__Selection__
^^^^^^^^^^^^^^^^

Sherman J. Miller and Alice K. Miller v. Commissioner., United States Tax Court - Memorandum Decision, T.C. Memo. 1995-518, Docket No. 5593-93., Filed October 30, 1995


Sherman J. Miller and Alice K. Miller v. Commissioner.

United States Tax Court - Memorandum Decision

T.C. Memo. 1995-518

Docket No. 5593-93.

Filed October 30, 1995.

Nick R. Hay, Minneapolis, Minn., for the petitioners. Mary E. Dean and Sherri L. Feuer, for the respondent.


SCOTT, Judge: Respondent determined deficiencies in petitioners' Federal income taxes and additions to tax for the calendar years 1987 and 1988 as follows:


1 50 percent of the interest due on $7,780.

All section references are to the Internal Revenue Code in effect for the years in issue, and all Rule references are to the Tax Court Rules of Practice and Procedure.

Some of the issues raised by the pleadings have been disposed of by agreement of the parties, leaving for decision: (1) Whether petitioners are entitled to deduct travel expenses, including expenses of maintaining a condominium for trips to Hayward, Wisconsin, as ordinary and necessary business expenses related to an insurance business of Sherman J. Miller; (2) whether petitioners are entitled to deduct amounts paid as dues to the Midland Hills Country Club of Roseville, Minnesota, for the years at issue; (3) whether petitioners are liable for additions to tax for negligence under sections 6653(a)(1)(A) and (B) for 1987 and section 6653(a)(1) for 1988; and (4) whether petitioners are liable for additions to tax for substantial understatement of tax under section 6661 for each of the years 1987 and 1988.


Some of the facts have been stipulated and are found accordingly.

Petitioners, husband and wife, who resided in Roseville, Minnesota, at the time of the filing of their petition in this case, filed their joint Federal income tax return for the calendar year 1987 with the Andover Internal Revenue Service Center, and filed their joint Federal income tax return for the calendar year 1988 with the Kansas City Internal Revenue Service Center.

^^^^^^^^^^^^^^^^

__Records provided__
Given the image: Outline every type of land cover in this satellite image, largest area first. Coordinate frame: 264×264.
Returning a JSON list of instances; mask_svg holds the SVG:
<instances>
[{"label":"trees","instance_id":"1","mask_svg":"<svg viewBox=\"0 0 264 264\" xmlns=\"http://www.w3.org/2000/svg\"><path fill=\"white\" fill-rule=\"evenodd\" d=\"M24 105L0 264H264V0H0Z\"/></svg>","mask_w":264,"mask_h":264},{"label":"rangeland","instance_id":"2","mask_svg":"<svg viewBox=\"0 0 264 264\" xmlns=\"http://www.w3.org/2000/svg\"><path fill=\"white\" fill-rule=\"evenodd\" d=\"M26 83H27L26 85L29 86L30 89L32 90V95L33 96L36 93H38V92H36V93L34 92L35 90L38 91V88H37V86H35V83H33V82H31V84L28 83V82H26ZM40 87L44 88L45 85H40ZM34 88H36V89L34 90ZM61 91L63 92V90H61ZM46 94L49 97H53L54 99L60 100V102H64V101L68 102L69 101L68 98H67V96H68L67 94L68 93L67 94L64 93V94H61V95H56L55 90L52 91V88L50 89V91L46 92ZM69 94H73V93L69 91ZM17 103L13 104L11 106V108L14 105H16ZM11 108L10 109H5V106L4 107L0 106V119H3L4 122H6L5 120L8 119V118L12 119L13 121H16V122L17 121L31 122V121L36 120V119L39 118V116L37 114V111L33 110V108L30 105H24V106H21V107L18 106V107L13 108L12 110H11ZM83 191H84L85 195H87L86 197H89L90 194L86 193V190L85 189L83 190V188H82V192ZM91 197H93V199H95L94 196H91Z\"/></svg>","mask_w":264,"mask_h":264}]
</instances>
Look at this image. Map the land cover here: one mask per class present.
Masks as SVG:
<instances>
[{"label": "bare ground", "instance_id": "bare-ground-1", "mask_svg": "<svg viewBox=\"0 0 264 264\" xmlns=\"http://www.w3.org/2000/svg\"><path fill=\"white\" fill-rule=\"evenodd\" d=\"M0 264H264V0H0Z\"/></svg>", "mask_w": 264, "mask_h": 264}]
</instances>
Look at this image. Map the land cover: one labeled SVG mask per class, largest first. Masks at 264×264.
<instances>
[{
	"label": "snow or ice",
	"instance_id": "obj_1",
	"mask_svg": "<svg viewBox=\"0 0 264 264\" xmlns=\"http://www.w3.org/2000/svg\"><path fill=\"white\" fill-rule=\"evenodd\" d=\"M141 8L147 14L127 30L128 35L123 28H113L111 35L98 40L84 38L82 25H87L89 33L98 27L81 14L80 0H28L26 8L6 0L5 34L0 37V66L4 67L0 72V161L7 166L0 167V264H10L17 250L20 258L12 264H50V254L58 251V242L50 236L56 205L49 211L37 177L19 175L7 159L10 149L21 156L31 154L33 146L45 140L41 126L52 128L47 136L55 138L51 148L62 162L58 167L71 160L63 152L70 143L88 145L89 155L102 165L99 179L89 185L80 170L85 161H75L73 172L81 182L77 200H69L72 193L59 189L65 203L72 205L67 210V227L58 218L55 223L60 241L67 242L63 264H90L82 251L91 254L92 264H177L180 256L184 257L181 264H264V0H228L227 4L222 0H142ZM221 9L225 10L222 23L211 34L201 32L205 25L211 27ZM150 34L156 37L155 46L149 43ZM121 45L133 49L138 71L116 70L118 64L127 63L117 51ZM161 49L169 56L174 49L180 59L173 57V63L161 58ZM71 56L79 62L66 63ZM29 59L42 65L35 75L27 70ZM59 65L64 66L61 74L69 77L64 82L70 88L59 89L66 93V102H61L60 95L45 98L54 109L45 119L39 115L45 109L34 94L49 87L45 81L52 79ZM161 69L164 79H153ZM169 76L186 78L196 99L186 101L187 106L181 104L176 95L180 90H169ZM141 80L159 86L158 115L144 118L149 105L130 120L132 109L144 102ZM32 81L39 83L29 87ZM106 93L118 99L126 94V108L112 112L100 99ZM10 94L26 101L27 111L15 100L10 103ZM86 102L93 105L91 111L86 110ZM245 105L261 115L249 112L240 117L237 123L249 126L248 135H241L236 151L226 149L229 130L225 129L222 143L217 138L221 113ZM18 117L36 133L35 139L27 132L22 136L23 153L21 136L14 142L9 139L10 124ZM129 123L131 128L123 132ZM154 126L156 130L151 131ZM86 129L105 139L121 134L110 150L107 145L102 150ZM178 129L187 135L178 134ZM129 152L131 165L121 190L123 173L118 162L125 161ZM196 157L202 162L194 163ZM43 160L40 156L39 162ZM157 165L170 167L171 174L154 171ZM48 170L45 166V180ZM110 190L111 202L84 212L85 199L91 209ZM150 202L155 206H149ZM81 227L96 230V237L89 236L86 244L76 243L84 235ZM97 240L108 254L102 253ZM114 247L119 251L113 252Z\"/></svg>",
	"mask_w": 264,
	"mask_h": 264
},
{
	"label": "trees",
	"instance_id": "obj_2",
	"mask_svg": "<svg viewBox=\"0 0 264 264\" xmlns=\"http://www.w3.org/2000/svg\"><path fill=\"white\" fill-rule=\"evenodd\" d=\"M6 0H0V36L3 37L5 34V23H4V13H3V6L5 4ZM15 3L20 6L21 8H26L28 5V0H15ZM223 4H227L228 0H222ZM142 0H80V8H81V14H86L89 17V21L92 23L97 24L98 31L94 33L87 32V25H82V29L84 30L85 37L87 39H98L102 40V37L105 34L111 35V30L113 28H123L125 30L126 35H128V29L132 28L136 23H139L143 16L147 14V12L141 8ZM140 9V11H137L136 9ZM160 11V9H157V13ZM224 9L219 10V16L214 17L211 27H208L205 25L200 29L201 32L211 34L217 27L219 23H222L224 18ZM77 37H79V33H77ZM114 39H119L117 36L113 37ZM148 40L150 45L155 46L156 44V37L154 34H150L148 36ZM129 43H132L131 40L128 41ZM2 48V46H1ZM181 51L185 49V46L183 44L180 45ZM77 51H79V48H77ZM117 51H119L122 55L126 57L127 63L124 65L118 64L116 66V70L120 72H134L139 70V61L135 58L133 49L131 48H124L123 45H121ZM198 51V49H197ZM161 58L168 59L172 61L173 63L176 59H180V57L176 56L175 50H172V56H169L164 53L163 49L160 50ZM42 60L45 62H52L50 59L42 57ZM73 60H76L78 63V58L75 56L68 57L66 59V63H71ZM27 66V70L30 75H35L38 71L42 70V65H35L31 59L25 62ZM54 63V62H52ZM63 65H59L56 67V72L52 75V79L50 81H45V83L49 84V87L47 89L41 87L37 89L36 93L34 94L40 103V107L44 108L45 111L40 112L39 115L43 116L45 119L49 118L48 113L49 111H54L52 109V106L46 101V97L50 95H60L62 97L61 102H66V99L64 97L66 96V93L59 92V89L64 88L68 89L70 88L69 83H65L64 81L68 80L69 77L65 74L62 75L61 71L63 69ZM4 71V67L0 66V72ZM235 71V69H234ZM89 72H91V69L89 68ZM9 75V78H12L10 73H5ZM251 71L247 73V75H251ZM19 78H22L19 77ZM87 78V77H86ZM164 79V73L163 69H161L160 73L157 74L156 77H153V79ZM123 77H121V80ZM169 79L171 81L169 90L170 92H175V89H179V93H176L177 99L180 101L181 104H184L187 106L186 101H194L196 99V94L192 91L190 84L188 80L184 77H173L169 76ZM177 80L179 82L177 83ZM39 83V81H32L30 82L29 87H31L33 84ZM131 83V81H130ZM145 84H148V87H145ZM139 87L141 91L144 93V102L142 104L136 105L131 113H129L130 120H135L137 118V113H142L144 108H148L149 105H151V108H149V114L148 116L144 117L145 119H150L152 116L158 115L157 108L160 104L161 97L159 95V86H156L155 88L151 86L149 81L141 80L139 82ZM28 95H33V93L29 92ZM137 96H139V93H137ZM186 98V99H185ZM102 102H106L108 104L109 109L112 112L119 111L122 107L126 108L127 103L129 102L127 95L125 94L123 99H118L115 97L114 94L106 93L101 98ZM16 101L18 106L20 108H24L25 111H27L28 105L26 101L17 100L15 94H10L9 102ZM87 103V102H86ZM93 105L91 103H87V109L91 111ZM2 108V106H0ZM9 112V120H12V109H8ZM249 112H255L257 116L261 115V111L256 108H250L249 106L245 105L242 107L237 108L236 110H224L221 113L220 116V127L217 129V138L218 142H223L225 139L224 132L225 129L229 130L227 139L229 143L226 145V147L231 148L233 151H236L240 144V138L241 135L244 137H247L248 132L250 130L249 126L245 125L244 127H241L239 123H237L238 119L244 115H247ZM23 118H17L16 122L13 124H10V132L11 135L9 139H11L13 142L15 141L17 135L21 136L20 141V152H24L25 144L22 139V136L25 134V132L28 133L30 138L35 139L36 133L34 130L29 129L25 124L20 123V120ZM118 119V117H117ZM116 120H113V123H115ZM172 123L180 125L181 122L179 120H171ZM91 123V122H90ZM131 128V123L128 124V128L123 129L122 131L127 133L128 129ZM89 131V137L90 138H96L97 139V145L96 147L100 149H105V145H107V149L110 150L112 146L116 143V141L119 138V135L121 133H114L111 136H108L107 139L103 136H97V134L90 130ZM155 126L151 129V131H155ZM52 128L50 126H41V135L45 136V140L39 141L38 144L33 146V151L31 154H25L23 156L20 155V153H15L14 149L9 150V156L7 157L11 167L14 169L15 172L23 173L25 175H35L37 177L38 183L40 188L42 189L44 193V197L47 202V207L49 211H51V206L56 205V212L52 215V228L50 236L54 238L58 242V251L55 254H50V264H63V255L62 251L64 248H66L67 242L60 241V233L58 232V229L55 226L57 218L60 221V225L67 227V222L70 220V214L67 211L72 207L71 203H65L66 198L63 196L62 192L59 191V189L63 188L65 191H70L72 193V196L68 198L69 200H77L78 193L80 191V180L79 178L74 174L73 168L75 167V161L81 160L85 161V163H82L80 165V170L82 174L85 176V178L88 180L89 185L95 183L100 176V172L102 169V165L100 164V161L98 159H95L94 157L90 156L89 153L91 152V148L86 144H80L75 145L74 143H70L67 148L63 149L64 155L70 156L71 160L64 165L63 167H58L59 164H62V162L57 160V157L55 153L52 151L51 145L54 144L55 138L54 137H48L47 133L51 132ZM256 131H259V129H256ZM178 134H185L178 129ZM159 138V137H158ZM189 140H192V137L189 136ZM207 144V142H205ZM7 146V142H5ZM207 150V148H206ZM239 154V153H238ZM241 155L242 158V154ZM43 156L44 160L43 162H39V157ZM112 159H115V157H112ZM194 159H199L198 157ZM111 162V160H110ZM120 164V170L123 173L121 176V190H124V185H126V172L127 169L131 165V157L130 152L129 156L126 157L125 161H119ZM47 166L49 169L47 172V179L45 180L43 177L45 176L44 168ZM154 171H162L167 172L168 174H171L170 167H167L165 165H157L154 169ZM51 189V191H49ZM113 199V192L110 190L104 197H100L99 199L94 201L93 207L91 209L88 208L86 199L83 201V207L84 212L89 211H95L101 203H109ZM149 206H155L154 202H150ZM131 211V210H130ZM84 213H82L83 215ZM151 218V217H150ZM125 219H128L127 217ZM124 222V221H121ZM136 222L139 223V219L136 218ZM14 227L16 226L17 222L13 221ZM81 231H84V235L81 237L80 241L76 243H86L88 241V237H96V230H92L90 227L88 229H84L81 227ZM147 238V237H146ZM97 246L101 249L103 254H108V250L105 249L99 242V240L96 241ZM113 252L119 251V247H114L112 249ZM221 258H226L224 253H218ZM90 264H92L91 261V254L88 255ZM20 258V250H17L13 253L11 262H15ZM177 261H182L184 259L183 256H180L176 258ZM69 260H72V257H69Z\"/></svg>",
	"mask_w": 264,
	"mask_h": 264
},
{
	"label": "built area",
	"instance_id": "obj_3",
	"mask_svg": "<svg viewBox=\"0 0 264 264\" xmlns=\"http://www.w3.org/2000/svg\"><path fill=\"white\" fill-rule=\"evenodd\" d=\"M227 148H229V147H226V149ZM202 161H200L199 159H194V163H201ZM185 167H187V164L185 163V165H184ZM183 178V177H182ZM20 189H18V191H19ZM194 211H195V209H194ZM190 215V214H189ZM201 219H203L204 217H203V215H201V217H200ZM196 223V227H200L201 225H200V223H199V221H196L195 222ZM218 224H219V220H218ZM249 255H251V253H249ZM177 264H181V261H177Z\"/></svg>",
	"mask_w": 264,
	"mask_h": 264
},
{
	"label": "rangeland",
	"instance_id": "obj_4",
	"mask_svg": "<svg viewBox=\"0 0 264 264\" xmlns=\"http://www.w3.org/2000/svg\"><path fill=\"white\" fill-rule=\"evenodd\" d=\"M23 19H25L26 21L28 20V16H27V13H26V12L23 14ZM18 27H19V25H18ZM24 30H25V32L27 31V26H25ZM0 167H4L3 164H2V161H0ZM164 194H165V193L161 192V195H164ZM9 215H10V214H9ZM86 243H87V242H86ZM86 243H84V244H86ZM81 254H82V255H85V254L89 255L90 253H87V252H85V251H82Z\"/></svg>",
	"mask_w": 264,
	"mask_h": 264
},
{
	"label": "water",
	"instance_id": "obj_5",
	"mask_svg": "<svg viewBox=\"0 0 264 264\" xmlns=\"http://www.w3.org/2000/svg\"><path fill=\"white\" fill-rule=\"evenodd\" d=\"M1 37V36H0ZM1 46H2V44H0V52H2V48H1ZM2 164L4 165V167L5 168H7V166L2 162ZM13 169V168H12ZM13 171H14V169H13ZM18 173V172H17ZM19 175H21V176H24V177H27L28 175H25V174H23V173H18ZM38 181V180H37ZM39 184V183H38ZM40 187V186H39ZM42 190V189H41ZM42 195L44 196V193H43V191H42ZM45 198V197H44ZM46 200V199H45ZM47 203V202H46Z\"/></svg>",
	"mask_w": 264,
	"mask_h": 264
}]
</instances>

^^^^^^^^^^^^^^^^

__What you will do__
Extend the Tax Court decision in the Miller case with new text that picks up right after its last sentence, the one about where the joint returns were filed.

__Written answer__
During the years 1987 and 1988, Sherman J. Miller (petitioner) was employed as a full-time school teacher in the St. Paul, Minnesota, area. During these years, petitioner was also self-employed selling insurance. He was licensed to sell insurance in both Wisconsin and Minnesota. Petitioner conducted his insurance business in the St. Paul area out of his home in Roseville, Minnesota.

During the years at issue, petitioner made trips in the summer months to the Hayward, Wisconsin, area. Hayward is a recreational area located approximately 160 miles northeast of St. Paul, which attracts people from Wisconsin, Minnesota, Ohio, and Illinois. Petitioner spent approximately 35 days in Hayward during the summer months of each of the years 1987 and 1988. Petitioner usually spent 2 days in Hayward on each trip.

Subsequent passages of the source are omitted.